Munyendamutsa a fait la déclaration lors d’une émission à la radiodiffusion et télévision nationale.

Il a noté que les cas de traumatismes psychologiques sont en augmentation avec des effets variés qui comprennent la dépression psychiatrique, l’abus des drogues et des problèmes cardiaques.

« Avec le temps, les cas de traumatisme semblent changer de signes.
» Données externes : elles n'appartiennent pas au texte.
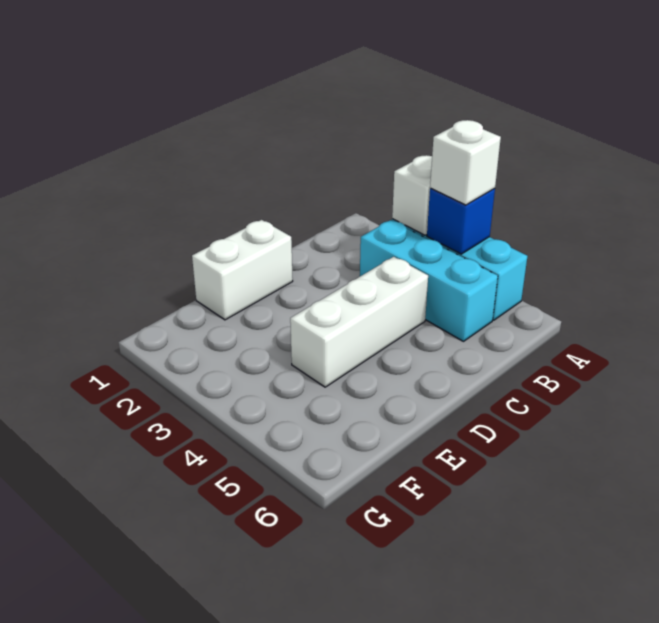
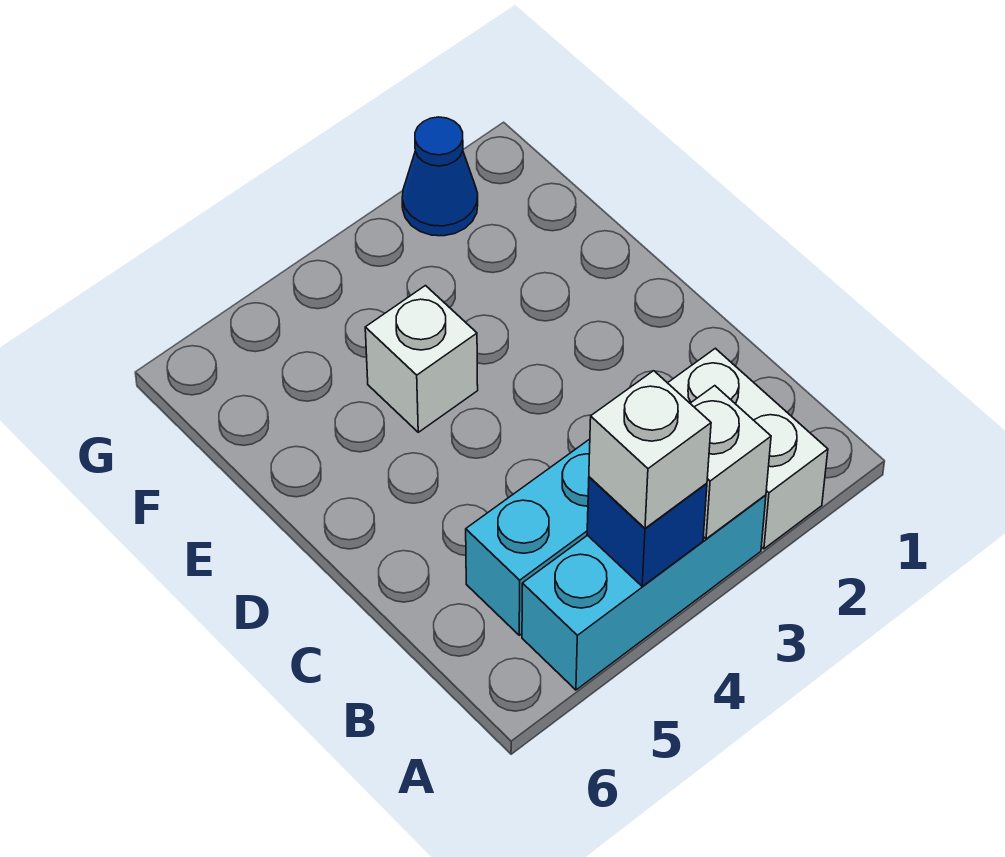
white 1x3 brick [290,257,428,387] -> white 1x1 brick [365,286,478,432]
white 1x2 brick [192,220,293,320] -> white 1x2 brick moved to [668,348,828,549]
none -> blue 1x1 cone [402,117,478,236]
Alors que dans les premières années de l’après-génocide, les victimes de traumatismes pouvaient montrer des signes de peur et des signes émotionnels visibles. 16 ans après, les signes sont devenues plus diverses, selon le genre de vie que mène la personne », a noté Munyendamutsa.

Il a ajouté que quelques-uns des nouveaux signes décelés dans certains cas de traumatisme comprennent la dépression, les maladies cardiaques et la toxicomanie.

La plupart des cas de traumatisme se sont intensifiés au cours de la commémoration du génocide de 1994 où la plupart des victimes étaient forcées de revivre les jours d’horreur.

Les cas de traumatisme comprennent les victimes et les auteurs du génocide et, parfois, des gens qui n’ont qu’entendu des histoires sur ce qui s’est passé pendant le génocide.

Selon Dr Munyendamutsa, les cas de traumatisme provoqués par le génocide appellent à des efforts collectifs de tous les êtres humains puisque le traumatisme est causé par des activités humaines.

Mercredi 7 avril, pour la 16ème fois consécutive, le Rwanda va commémorer le génocide durant une semaine de deuil national avec comme activité principale, donner une sépulture descente aux dépouilles des victimes du génocide.

Les activités de commémoration de cette année auront lieu le long des plans d’eau à la mémoire des victimes du génocide qui ont été jetées ou noyées dans l’eau pour que leurs corps puissent être inhumés décemment.